● What you should do: Return each line below that contains the word "service".

[Collected data]
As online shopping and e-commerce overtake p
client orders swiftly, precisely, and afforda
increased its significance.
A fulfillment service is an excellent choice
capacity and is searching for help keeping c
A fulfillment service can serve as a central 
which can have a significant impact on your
---
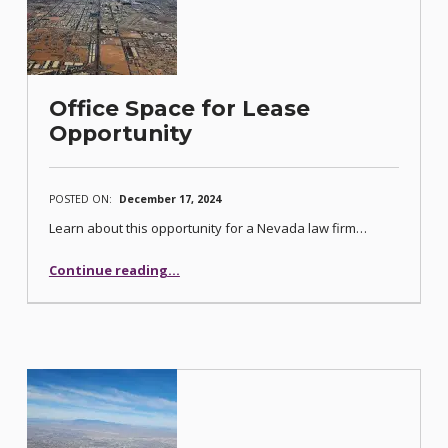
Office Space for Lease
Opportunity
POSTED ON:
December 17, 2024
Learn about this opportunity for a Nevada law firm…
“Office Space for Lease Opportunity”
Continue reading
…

● Task response:
A fulfillment service is an excellent choice
A fulfillment service can serve as a central 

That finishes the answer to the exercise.